Effects of mutations introduced into CE(NiP)ΔP2-5 on viral replication and activity of P1 as a cofactor of viral RNA polymerase. (A) Growth curves of CE(NiP) and CE(NiP)ΔP2-5 in NA cells. Each virus was inoculated into NA cells at an MOI of 0.01. Viral titers in culture supernatants collected at 1, 3, and 5 dpi were determined by focus assays. (B) GFP-tagged P1s in NA cells transfected with pEGFP-P1 and pEGFP-P1ΔP2-5 together with the respective isoforms expressed in transfected cells were analyzed by Western blotting.
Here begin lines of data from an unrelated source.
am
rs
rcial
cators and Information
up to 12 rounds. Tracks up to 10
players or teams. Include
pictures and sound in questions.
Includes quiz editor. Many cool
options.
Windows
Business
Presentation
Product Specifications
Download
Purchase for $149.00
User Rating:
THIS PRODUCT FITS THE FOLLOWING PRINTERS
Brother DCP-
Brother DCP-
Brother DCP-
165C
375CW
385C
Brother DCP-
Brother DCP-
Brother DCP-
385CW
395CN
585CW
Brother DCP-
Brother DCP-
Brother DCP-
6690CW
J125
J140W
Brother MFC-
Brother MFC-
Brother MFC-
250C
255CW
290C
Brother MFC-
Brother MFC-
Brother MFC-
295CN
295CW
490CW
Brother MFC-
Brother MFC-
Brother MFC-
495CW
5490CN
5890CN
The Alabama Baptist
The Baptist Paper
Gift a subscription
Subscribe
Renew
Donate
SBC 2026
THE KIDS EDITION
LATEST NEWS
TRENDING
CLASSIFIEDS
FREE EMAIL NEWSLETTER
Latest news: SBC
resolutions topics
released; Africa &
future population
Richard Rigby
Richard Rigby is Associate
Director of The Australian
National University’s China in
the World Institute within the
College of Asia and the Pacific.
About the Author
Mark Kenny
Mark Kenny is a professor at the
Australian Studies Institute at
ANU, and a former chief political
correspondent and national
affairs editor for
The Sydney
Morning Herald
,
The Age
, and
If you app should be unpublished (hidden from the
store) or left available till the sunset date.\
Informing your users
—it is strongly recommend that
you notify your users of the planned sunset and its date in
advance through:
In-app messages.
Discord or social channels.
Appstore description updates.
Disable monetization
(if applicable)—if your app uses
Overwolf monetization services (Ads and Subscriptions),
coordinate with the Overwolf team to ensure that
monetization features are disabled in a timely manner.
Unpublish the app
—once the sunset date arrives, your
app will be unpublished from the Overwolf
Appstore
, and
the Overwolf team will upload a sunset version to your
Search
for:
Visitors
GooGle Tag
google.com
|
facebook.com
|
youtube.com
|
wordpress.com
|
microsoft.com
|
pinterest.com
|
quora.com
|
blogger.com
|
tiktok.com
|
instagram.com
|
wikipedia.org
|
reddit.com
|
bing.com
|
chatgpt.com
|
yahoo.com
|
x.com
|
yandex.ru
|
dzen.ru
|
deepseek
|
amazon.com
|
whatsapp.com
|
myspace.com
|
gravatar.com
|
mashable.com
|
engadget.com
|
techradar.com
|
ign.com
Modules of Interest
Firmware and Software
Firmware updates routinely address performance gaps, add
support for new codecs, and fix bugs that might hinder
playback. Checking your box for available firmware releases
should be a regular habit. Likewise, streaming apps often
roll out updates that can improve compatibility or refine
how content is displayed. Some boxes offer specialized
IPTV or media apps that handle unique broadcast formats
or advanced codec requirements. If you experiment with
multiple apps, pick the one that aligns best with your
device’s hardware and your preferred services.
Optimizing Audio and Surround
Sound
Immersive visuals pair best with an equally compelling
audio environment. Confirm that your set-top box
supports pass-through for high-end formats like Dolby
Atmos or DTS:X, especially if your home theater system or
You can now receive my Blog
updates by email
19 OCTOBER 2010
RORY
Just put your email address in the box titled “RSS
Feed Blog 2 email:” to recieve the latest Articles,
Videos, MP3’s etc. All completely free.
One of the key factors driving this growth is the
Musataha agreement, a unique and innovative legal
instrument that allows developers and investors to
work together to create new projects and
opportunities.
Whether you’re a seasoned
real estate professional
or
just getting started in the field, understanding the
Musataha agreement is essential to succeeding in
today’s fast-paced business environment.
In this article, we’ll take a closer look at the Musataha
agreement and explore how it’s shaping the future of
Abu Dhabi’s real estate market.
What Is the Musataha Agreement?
Tubulin in each sample was also detected as a loading control. (C) Minigenome assay to compare polymerase cofactor activities of P1s of CE(NiP) and CE(NiP)ΔP2-5. NA cells were transfected with empty plasmid, pEGFP-P1, or pEGFP-P1ΔP2-5, together with plasmids expressing luciferase-based minigenome RNA and viral N and L proteins. At 48 h posttransfection, luciferase activities in cell lysates were measured. All assays were carried out in triplicate, and the values in the graph are shown as means ± standard errors of the means. ns, not significant (P ≧ 0.05).